Estas são as histórias assustadoras, comoventes, tristes e engraçadas contadas pelo documentário "Children of the SnowLand", que foi lançado como uma prévia no Festival Internacional de Cinema de Montanha de Katmandu, o principal festival internacional de cinema do Nepal, e que ganhou prêmios em vários outros grandes festivais e agora está disponível e legendado em português no Youtube.
O documentário promoveu e acompanhou um grupo de 5 adolescentes a essa difícil volta à realidade tradicional de suas famílias em vilarejos remotos no Alto Himalaia, após anos e anos sendo expostas às conveniências da vida moderna em uma cidade grande. O episódio que ilustra este artigo mostra dois deles.
Nima, 17 anos, chegou a escola com 6 anos, depois de perder a mãe. Seu pai disse que ia conversar com a diretoria da escola e logo voltava. Ele nunca voltou. Dá para notar a mágoa e a tristeza do jovem quando ele conta o episódio, mas assim que sabe que é um dos escolhidos para fazer a jornada, seu rosto se ilumina e logo compra um par de botas para o pai porque ele idealiza "...amo meu pai mais do que a mim mesmo!""
Tsering, 16 anos, que chegou a escola quando tinha 4 anos pela mão de sua tia, também tem mágoa dos pais que nunca a visitaram, até que ela aprendeu que a escola era sua verdadeira casa, mas também fica radiante e não pode conter sua felicidade ao saber que vai ver sua mãe depois de 12 anos.
O legal é que parte deste documentário foi filmado pelos próprios adolescentes, armados com câmeras e carregadores solares -seus destinos estão totalmente fora da rede-, eles gravaram cada passo das maiores jornadas de suas vidas.
As câmeras permitiram que os adolescentes filmassem seu próprio diário, capturassem a vida familiar, por vezes conturbada, e alguns cenários inspiradores para adicionar ao documentário, o que o torna ainda mais interessante. Notem que eles falam inglês fluentemente, em um país que, diferente da Índia, quase ninguém sabe o idioma bretão.

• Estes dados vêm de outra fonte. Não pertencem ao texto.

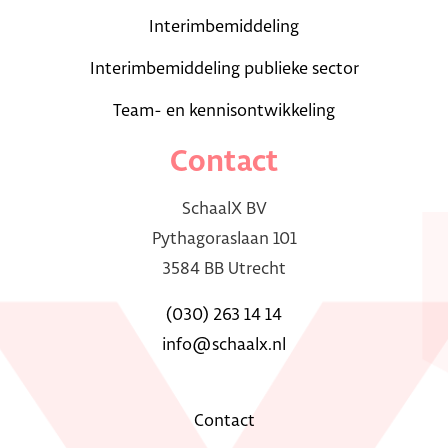
Interimbemiddeling
Interimbemiddeling publieke sector
Team- en kennisontwikkeling
Contact
SchaalX BV
Pythagoraslaan 101
3584 BB Utrecht
(030) 263 14 14
info@schaalx.nl
Contact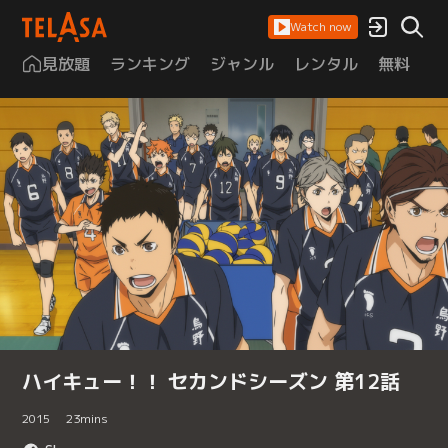
Watch now
見放題
ランキング
ジャンル
レンタル
無料
は
ハイキュー！！ セカンドシーズン 第12話
2015
23
mins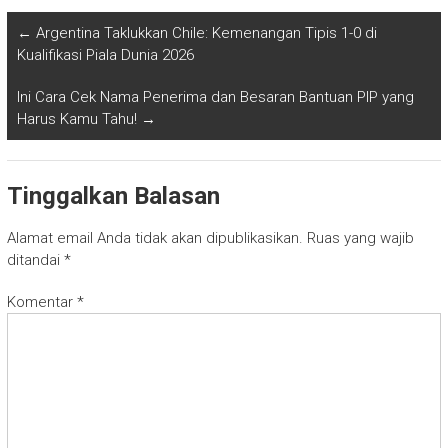
←
Argentina Taklukkan Chile: Kemenangan Tipis 1-0 di
Kualifikasi Piala Dunia 2026
Ini Cara Cek Nama Penerima dan Besaran Bantuan PIP yang
Harus Kamu Tahu!
→
Tinggalkan Balasan
Alamat email Anda tidak akan dipublikasikan.
Ruas yang wajib
ditandai
*
Komentar
*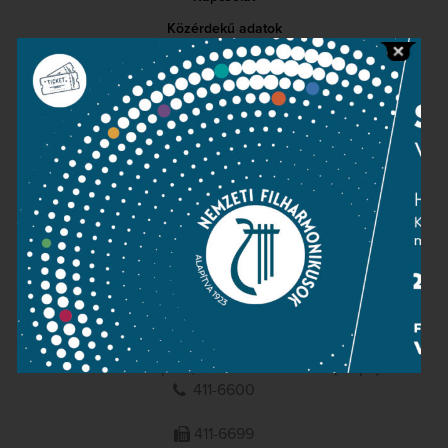
Közérdekű adatok
Sajtószoba
Adatvédelem
Impresszum
NEMZETI
FILHARMONIKUSOK
1095 Budapest, Komor Marcell u. 1. (Müpa)
411-6600
411-6699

O resultado é uma nova visão da cultura antiga do Himalaia e dos corações e mentes de jovens que cresceram se perguntando por que seus pais os mandaram embora e como é redescobrir a família depois de uma década de diferença.
Sobretudo, a gente infere que família é a mesma coisa em todos os lugares do mundo: um pai cachaceiro que incomoda a família ou outro vadio que não faz porra nenhuma o dia todo assistindo televisão, se aproveitando da condição de ser um ex-monge. Uma mãe que, paradoxalmente, mandou a filha embora porque a amava, e que não demonstra emoções, não porque é fria ou maldosa, senão porque já se fodeu tanto, que basta ver o sucesso da filha para manter a serenidade. Prepare um lenço. Imperdível!